I’ve abandoned my family. Well, just for a long weekend. But, it is the first time I’ve left the children for more than a local hotel overnight to catch up on my sleep. I have a thousand thoughts rushing through my head. In no particular order:
- I hope my husband doesn’t take his eyes off the three- year old and/or one-year old long enough for them to strangle themselves in the window blind cords, run out the door of the house and get run over by a car, or climb something tall and fall from a great height. I am thinking of more potential calamities, but how much screen space really needs to be devoted to this point?
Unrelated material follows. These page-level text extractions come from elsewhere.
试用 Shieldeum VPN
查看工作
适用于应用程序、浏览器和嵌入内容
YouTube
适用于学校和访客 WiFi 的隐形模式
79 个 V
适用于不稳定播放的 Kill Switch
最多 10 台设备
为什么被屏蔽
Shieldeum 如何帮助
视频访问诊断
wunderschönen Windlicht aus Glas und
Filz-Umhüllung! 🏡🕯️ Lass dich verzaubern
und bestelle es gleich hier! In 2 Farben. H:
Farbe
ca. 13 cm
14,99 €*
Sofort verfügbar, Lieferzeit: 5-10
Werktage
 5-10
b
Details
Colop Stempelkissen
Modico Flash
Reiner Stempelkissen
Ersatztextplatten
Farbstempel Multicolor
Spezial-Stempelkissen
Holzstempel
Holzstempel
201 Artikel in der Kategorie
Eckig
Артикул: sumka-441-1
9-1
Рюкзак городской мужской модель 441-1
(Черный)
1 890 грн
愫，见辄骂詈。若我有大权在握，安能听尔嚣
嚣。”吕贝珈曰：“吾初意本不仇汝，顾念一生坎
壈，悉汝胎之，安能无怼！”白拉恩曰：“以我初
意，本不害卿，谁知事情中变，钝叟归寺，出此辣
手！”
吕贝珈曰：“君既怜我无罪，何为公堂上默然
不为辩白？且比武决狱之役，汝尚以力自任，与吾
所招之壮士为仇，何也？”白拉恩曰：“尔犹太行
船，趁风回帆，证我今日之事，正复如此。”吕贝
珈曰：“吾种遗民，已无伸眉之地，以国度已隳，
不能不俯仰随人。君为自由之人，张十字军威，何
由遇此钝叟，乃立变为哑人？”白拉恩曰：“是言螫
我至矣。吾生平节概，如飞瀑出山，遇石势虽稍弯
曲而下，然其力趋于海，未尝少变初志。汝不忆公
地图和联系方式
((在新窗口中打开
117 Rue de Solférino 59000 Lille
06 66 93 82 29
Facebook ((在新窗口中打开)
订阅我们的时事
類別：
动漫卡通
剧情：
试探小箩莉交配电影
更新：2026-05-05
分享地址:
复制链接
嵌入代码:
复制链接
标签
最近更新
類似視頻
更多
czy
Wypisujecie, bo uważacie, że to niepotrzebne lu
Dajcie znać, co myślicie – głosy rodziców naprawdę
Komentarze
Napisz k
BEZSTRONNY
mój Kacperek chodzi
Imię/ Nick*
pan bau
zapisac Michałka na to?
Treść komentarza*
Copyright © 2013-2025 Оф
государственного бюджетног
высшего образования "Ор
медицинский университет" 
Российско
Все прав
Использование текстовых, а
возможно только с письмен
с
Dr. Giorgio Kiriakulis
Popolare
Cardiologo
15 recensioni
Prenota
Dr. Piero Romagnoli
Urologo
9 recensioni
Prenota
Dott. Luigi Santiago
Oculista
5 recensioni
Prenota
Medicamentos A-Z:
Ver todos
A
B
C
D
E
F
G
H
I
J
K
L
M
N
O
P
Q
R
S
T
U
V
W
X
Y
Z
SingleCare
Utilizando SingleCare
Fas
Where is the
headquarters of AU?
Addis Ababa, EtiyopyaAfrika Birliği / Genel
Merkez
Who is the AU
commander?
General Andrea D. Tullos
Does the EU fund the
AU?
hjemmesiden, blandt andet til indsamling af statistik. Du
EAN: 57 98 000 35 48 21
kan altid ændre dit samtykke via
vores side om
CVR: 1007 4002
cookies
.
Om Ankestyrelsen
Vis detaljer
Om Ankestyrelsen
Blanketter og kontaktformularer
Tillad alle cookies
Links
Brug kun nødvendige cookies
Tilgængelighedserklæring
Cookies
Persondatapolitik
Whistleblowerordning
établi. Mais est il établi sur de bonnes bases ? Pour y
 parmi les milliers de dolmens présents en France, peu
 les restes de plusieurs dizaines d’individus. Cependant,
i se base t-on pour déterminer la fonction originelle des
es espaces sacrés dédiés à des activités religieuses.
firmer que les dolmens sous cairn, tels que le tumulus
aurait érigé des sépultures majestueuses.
I’m sure you get the idea.
- My husband gave me a gorgeous pink sapphire cocktail ring which I created an entire outfit around for this trip. Of course, the ring is back at home - without me or the outfit. I hope it has a great weekend, too.
- This weekend is costing us a lot of money. I’m okay with that and my husband appears to be as well. Probably because I’m not a big spender. But, I really hope that the experience is worth the money.
- On that note, I am putting a lot of hope on this being a “Great Memory” experience. Oh, I do build things up in my head. Sometimes, just to come crashing down. I’m trying to be realistic here. Nothing can ever live up to my expectations.
- The chaos of moving and a baby who doesn’t sleep well have left me feeling the “mommy woes” lately. We aren’t unpacked and the house is usually in a state of intense disarray. When my husband is home with the children, he tends to get them to behave, clean the house to its sparkling finest, and be relatively calm upon my return. I want things to go well in my absence, but not TOO well.
- I have convinced three friends to join me on this trip. I also feel the burden of their experience being wonderful. Will they hate me if all this sucks?
Now that I’ve shared some of my neuroses, I’ll fill you in on what I’m about to embark upon. I recently moved to Washington D.C., which happens to be a glorious three hour train ride from New York City. I’m on my way to the Big Apple.
Who needs a reason to visit New York? But, I have one. It’s kind of embarrassing so try not to judge. It’s Oprah. She called and asked me to come, and who doesn’t jump for Oprah?
No, I’m kidding. It IS Oprah, but only in my best daydreams does Ms. Winfrey have my phone number. Actually, it’s a weekend festival of sorts to celebrate her magazine’s 10th anniversary. I’m an avid O reader and was willing to pay the shockingly high price for a Friday welcome reception, Saturday keynote by Oprah and “lifeshop” seminars with three of O magazine’s contributing writers, Saturday evening event with Oprah at Radio City Music Hall, and Sunday walk for charity.
I’m thrilled to share this weekend with three dear friends. Oprah was really just the catalyst for the get-together. Spending time and getting away from our daily grind is what this experience is all about.
It’s occurred to me that I haven’t really recharged my batteries in four years. Despite the burden of deployments, they do give my husband an opportunity to recharge and reassess without the family around. Probably the fact that he takes good advantages of these deployment “opportunities” is one reason why they haven’t broken him or our family the way they have impacted so many other military families.
So, for that reason, I’m excited to get away, although I will miss my husband and children dearly. I am looking forward to spending time with the woman who will be returning to them - a woman who knows when it’s important to step back and take a moment for herself.